La traversée des apparences
Franz Hessel pourrait être connu à plus d'un titre, comme traducteur de Proust et de Baudelaire, comme modèle pour le Jules de "Jules et Jim", comme le père de Stéphane Hessel, ou plus simplement comme auteur talentueux, et pourtant plus personne ne se souvient de lui. La postérité est une déesse bien incompréhensible.
Ou bien est-ce là le destin des auteurs qui font le choix dangereux d'être fins ? Fins comme une aiguille, comme une aile de papillon, comme un sourire triste aussi vite disparu qu'apparu, à l'instar de Walser, de Keyserling, ou d'Isherwood.

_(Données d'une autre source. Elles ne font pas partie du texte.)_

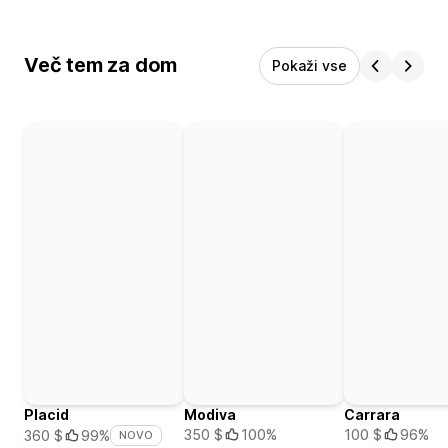
Več tem za dom
Pokaži vse
Placid
Modiva
Carrara
350 $
100%
100 $
96%
360 $
99%
NOVO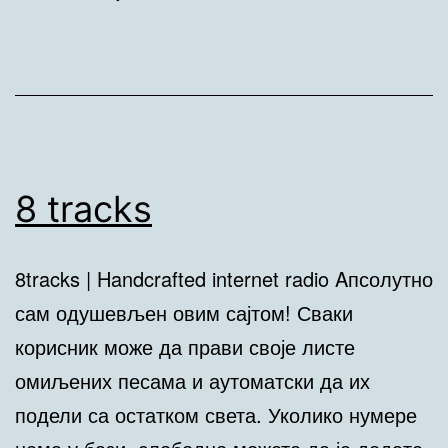
8 tracks
‎8tracks | Handcrafted internet radio Aпсолутно
сам одушевљен овим сајтом! Сваки
корисник може да прави своје листе
омиљених песама и аутоматски да их
подели са остатком света. Уколико нумере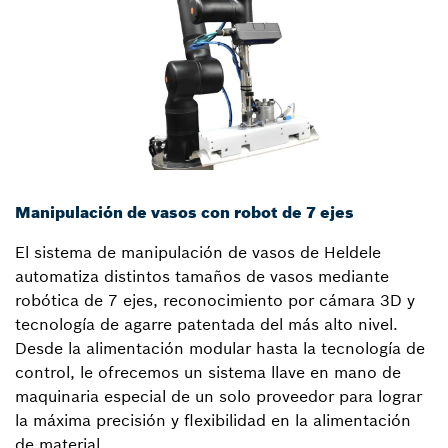
Manipulación de vasos con robot de 7 ejes
El sistema de manipulación de vasos de Heldele
automatiza distintos tamaños de vasos mediante
robótica de 7 ejes, reconocimiento por cámara 3D y
tecnología de agarre patentada del más alto nivel.
Desde la alimentación modular hasta la tecnología de
control, le ofrecemos un sistema llave en mano de
maquinaria especial de un solo proveedor para lograr
la máxima precisión y flexibilidad en la alimentación
de material.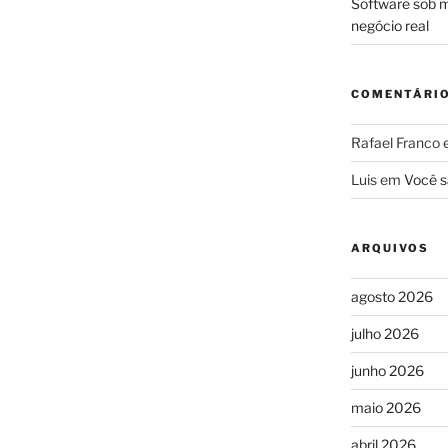
Software sob m
negócio real
COMENTÁRI
Rafael Franco
Luis
em
Você s
ARQUIVOS
agosto 2026
julho 2026
junho 2026
maio 2026
abril 2026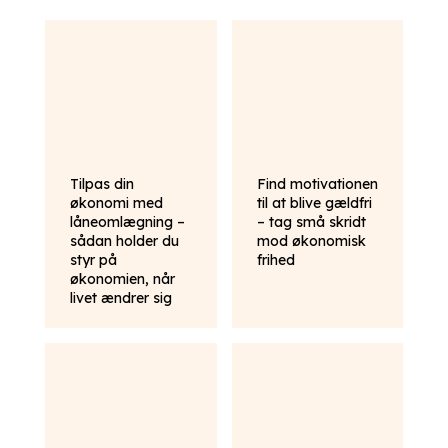
Tilpas din
Find motivationen
økonomi med
til at blive gældfri
låneomlægning –
– tag små skridt
sådan holder du
mod økonomisk
styr på
frihed
økonomien, når
livet ændrer sig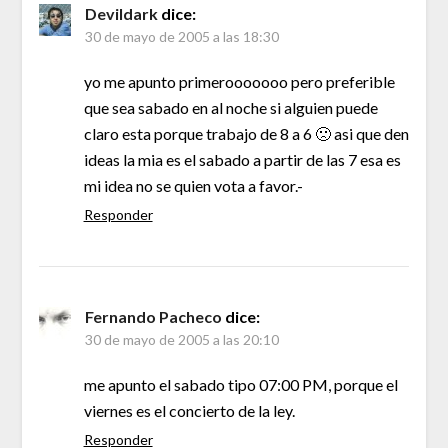
Devildark
dice:
30 de mayo de 2005 a las 18:30
yo me apunto primerooooooo pero preferible
que sea sabado en al noche si alguien puede
claro esta porque trabajo de 8 a 6 🙁 asi que den
ideas la mia es el sabado a partir de las 7 esa es
mi idea no se quien vota a favor.-
Responder
Fernando Pacheco
dice:
30 de mayo de 2005 a las 20:10
me apunto el sabado tipo 07:00 PM, porque el
viernes es el concierto de la ley.
Responder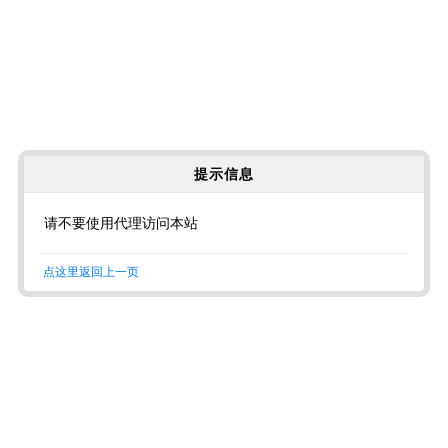
提示信息
请不要使用代理访问本站
点这里返回上一页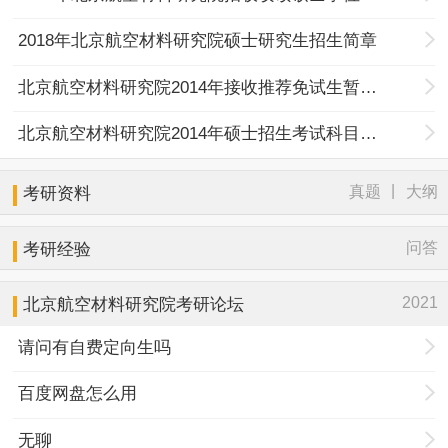
2018年北京航空材料研究院硕士研究生招生简章
北京航空材料研究院2014年接收推荐免试生暂行办法
北京航空材料研究院2014年硕士招生考试科目及参考书
|
真题
大纲
考研资料
问答
考研经验
2021
北京航空材料研究院考研论坛
请问有自费定向生吗
百度网盘怎么用
无聊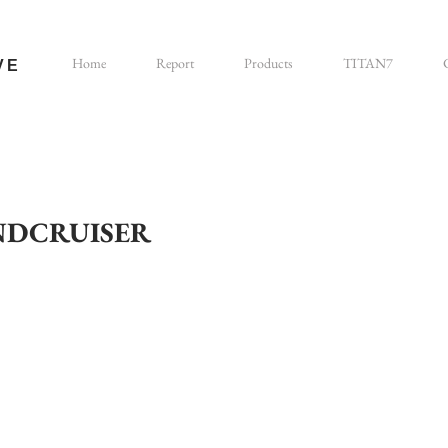
Home
Report
Products
TITAN7
VE
NDCRUISER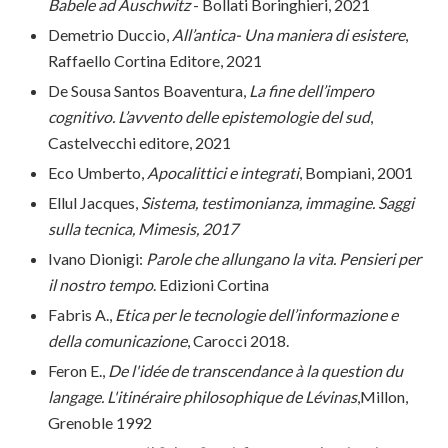
Babele ad Auschwitz
- Bollati Boringhieri, 2021
Demetrio Duccio,
All’antica- Una maniera di esistere
,
Raffaello Cortina Editore, 2021
De Sousa Santos Boaventura,
La fine dell’impero
cognitivo. L’avvento delle epistemologie del sud
,
Castelvecchi editore, 2021
Eco Umberto,
Apocalittici e integrati
, Bompiani, 2001
Ellul Jacques,
Sistema, testimonianza, immagine. Saggi
sulla tecnica, Mimesis, 2017
Ivano Dionigi:
Parole che allungano la vita. Pensieri per
il nostro tempo
. Edizioni Cortina
Fabris A.,
Etica per le tecnologie dell’informazione e
della comunicazione
, Carocci 2018.
Feron E.,
De l'idée de transcendance à la question du
langage.
L'itinéraire philosophique de
Lévinas
,Millon,
Grenoble 1992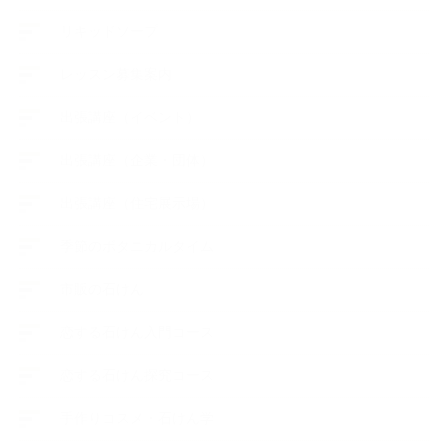
リキッドソープ
レッスン募集案内
出張講座（イベント）
出張講座（企業・団体）
出張講座（住宅展示場）
季節のボタニカルタイム
市販の石けん
恋する石けん入門コース
恋する石けん探究コース
手作りコスメ・石けん学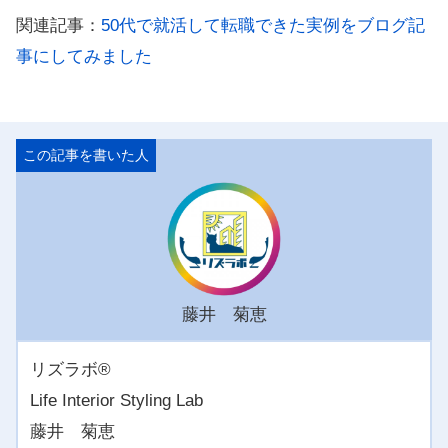
関連記事：
50代で就活して転職できた実例をブログ記
事にしてみました
藤井 菊恵
リズラボ®️
Life Interior Styling Lab
藤井 菊恵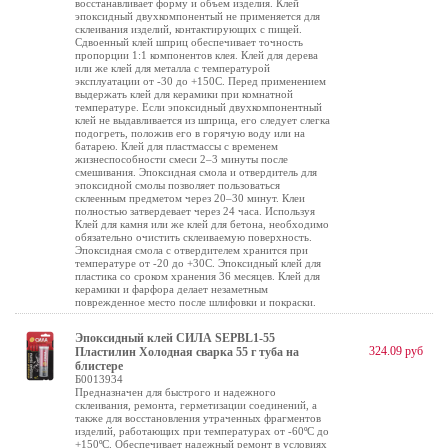
восстанавливает форму и объем изделия. Клей
эпоксидный двухкомпонентый не применяется для
склеивания изделий, контактирующих с пищей.
Сдвоенный клей шприц обеспечивает точность
пропорции 1:1 компонентов клея. Клей для дерева
или же клей для металла с температурой
эксплуатации от -30 до +150С. Перед применением
выдержать клей для керамики при комнатной
температуре. Если эпоксидный двухкомпонентный
клей не выдавливается из шприца, его следует слегка
подогреть, положив его в горячую воду или на
батарею. Клей для пластмассы с временем
жизнеспособности смеси 2–3 минуты после
смешивания. Эпоксидная смола и отвердитель для
эпоксидной смолы позволяет пользоваться
склеенным предметом через 20–30 минут. Клеи
полностью затвердевает через 24 часа. Используя
Клей для камня или же клей для бетона, необходимо
обязательно очистить склеиваемую поверхность.
Эпоксидная смола с отвердителем хранится при
температуре от -20 до +30С. Эпоксидный клей для
пластика со сроком хранения 36 месяцев. Клей для
керамики и фарфора делает незаметным
поврежденное место после шлифовки и покраски.
Эпоксидный клей СИЛА SEPBL1-55
324.09 руб
Пластилин Холодная сварка 55 г туба на
блистере
Б0013934
Предназначен для быстрого и надежного
склеивания, ремонта, герметизации соединений, а
также для восстановления утраченных фрагментов
изделий, работающих при температурах от -60ºС до
+150ºС. Обеспечивает надежный ремонт в условиях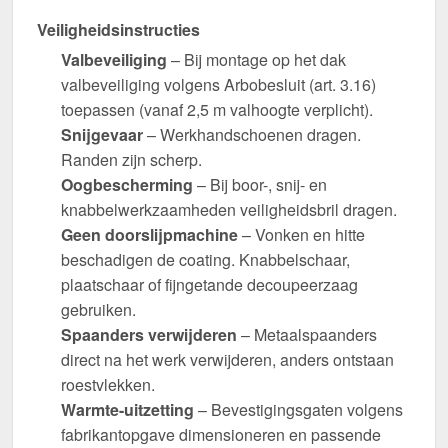
Veiligheidsinstructies
Valbeveiliging
– Bij montage op het dak
valbeveiliging volgens Arbobesluit (art. 3.16)
toepassen (vanaf 2,5 m valhoogte verplicht).
Snijgevaar
– Werkhandschoenen dragen.
Randen zijn scherp.
Oogbescherming
– Bij boor-, snij- en
knabbelwerkzaamheden veiligheidsbril dragen.
Geen doorslijpmachine
– Vonken en hitte
beschadigen de coating. Knabbelschaar,
plaatschaar of fijngetande decoupeerzaag
gebruiken.
Spaanders verwijderen
– Metaalspaanders
direct na het werk verwijderen, anders ontstaan
roestvlekken.
Warmte-uitzetting
– Bevestigingsgaten volgens
fabrikantopgave dimensioneren en passende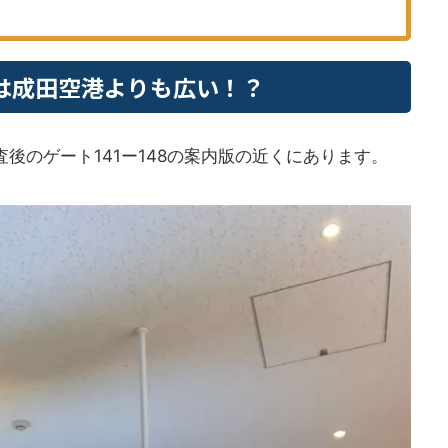
ジは成田空港よりも広い！？
後のゲート141ー148の案内版の近くにあります。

Des auteurs qui ont fait le pari un peu fou d'arpenter les voies fragiles de la nostalgie, cette belle vénération de l'oubli à demi. A tracer du bout de sa plume des volutes qui, malgré leur légèreté, font mal, il n'est peut être pas étonnant d'être à son tour oublié.
"Des erreurs des amoureux", sous ses dehors insouciants, est un livre bien cruel. Sans ostentation, ses héros rieurs égrainent des "histoires tristes qui sont agréables à entendre"... Oui, ces petits croquis pris sur le vif sont agréables, mais n'en restent pas moins tragiques. On badine, on se moque, on hausse les épaules, mais sous cette fausse superficialité se cachent de bien sombres morales. Que ni les personnages ni l'auteur ne prennent le risque de prononcer à haute voix. Certains silences sont tellement plus éloquents.